Summarizing there seem to be 2 scopes, one outer and one inner, both which are dangerously out of sync, probably causing the confusion:

So if your base image already set the capabilities right, apparently magic kicks in and you don't need to worry. If your base image doesn't, then things get confusing and currently i'd suggest to explicitly set the NVIDIA_DRIVER_CAPABILITIES env var twice to the same value in outer and inner scope.
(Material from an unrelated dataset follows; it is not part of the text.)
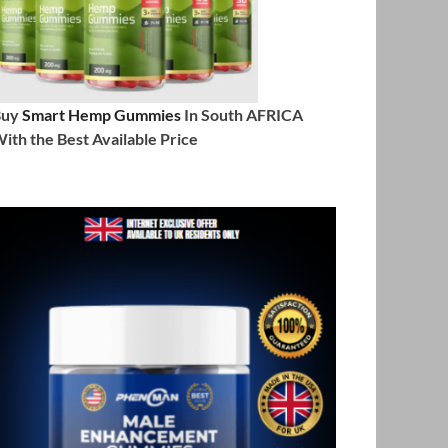
Buy
Smart Hemp Gummies
In South AFRICA
ith the Best Available Price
flx42 commented 2 years ago

Yes, sorry, it's a bit confusing. The environment of srun is passed to enroot so it can influence how the container is started and thus whether libnvcuvid.so.1 is mounted inside the container. However, the environment variables of srun and the environment variables of the container are then merged, but the container environment variables always take precedence.

flx42 commented 2 years ago

This was discussed in https://github.com/NVIDIA/pyxis/issues/26, but I admit that this particular case here is even more confusing than the problems I saw before.

While the mismatch of NVIDIA_DRIVER_CAPABILITIES is confusing, there is no reason to set NVIDIA_DRIVER_CAPABILITIES inside the container though.